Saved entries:
= = =

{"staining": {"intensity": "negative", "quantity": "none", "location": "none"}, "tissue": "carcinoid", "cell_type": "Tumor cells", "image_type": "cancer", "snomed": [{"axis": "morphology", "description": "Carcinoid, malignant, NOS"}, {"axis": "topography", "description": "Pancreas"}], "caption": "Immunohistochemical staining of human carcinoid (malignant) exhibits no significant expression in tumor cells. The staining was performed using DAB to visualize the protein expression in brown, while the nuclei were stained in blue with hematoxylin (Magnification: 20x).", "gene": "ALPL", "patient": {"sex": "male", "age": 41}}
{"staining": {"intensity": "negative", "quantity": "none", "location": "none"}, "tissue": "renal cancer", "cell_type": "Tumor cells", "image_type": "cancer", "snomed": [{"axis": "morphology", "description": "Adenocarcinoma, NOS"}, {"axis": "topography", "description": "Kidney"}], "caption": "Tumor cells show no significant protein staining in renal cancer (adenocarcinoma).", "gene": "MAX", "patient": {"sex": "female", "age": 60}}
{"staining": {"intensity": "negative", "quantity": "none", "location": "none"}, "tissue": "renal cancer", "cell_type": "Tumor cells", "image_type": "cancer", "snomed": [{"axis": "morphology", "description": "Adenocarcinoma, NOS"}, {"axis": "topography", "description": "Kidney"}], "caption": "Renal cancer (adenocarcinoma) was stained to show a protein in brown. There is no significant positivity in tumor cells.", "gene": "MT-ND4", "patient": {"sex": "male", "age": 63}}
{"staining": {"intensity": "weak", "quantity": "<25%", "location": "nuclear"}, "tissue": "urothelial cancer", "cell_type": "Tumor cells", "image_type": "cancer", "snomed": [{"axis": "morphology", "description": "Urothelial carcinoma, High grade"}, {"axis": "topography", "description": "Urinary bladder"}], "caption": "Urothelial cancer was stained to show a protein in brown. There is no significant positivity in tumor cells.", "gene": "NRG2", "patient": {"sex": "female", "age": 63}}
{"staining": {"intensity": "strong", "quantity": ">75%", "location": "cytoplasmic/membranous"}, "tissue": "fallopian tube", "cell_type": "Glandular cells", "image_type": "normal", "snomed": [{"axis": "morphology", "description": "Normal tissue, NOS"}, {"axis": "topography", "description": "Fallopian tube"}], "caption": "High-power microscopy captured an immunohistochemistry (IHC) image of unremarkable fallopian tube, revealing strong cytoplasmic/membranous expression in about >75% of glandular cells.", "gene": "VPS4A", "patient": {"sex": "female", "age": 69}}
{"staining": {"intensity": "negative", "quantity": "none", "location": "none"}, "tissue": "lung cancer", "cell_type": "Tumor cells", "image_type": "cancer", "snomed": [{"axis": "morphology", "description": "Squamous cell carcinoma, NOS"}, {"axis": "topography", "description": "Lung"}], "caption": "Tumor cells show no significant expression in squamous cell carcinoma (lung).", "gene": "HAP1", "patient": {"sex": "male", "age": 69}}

= = =

_Your goal_
Where a line of the data contains the string "adenocarcinoma", include it in a count, and state that count alone.

_Output of the task_
2